How to File & How to Pay
It’s important to file and pay your taxes on time, even if you don’t expect a refund. Here is what you need to know about filing your taxes as an independent contractor:
How to File
You can file your taxes online through the IRS website or by getting a paper copy of Form 1040-ES from their website or at any post office. If you are filing for multiple years, make sure to use the correct form for each year.
How to Pay
Once your tax return is filed, you are ready to pay what is owed to the IRS. You have two choices when it comes to paying your income taxes—you can either pay online through e-File or mail in a check.
What’s Best: DIY Taxes or Hire a Pro?
This decision depends on several factors including your level of comfort with tax preparation, your ability to manage your time effectively, and how much time you have before the April 15 deadline.
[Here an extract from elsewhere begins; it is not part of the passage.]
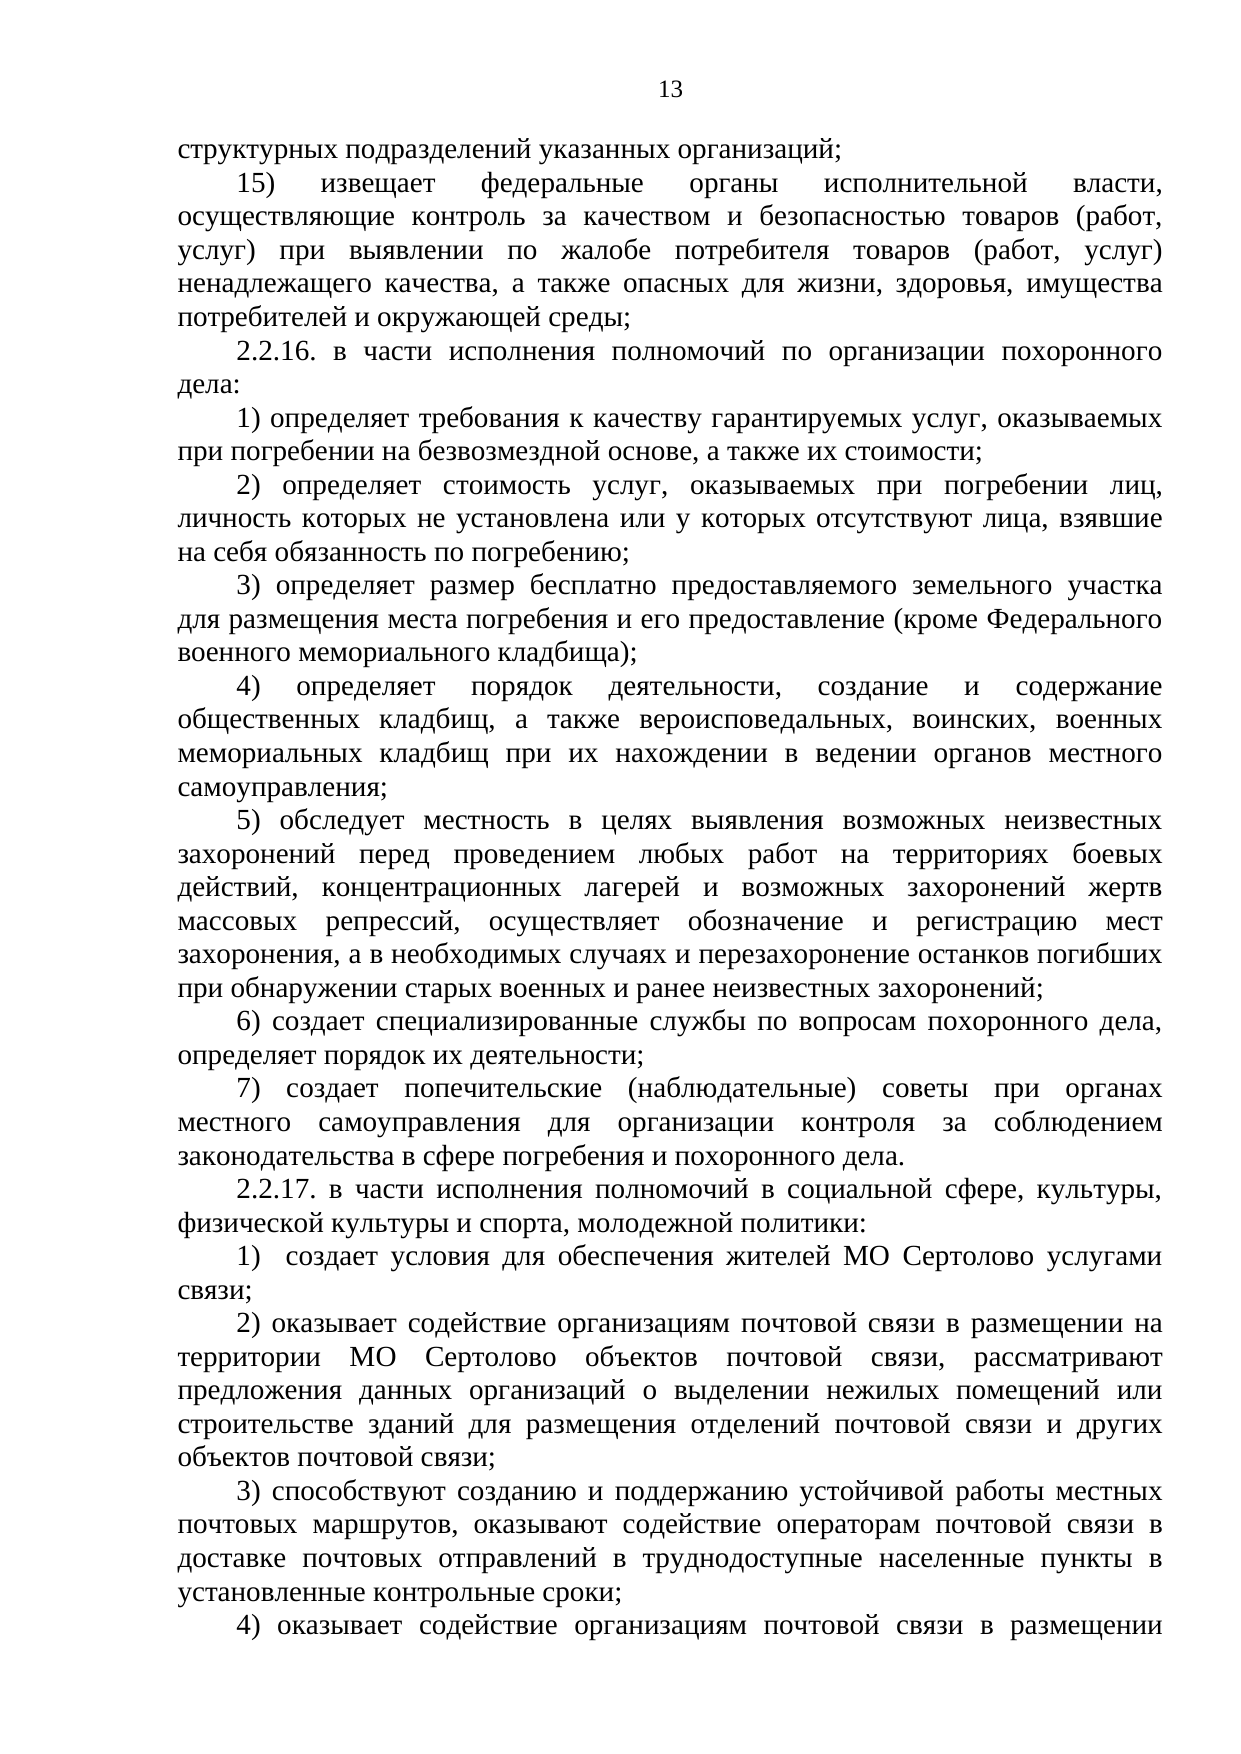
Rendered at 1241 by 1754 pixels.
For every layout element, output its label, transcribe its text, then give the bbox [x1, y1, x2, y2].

Let’s take a look at how each option works and what they offer:
If you like to do things on your own and enjoy working with numbers and spreadsheets, then DIY taxes could be the right choice for you. However, keep in mind that it can take some people months to complete their estimated taxes even if they are well-organized! And if you don’t feel comfortable with the process or aren’t sure where to start, hiring a pro might be worth considering instead.
Hire a Pro
If you’re not interested in doing all of the work yourself or just don’t have enough time before the next deadline then hiring a professional may be just what you need. But as with any service provider, it’s important that you choose one carefully because not all tax preparers are created equal.
How Much Will I Get Back on My Tax Refund?
If you’re an independent contractor, you may be wondering how much you’ll get back on your tax refund. The truth is that it’s not always easy to know what you will get back from the IRS.
The amount of your refund depends on what deductions you claimed on your self-employment taxes, how much you paid in taxes throughout the year, as well as if you have any dependents.
The Bottom Line
A little planning can go a long way towards maximizing your tax return, and the following tips should help you do just that. By planning ahead and keeping track of all your expenses, you can more easily improve your tax situation.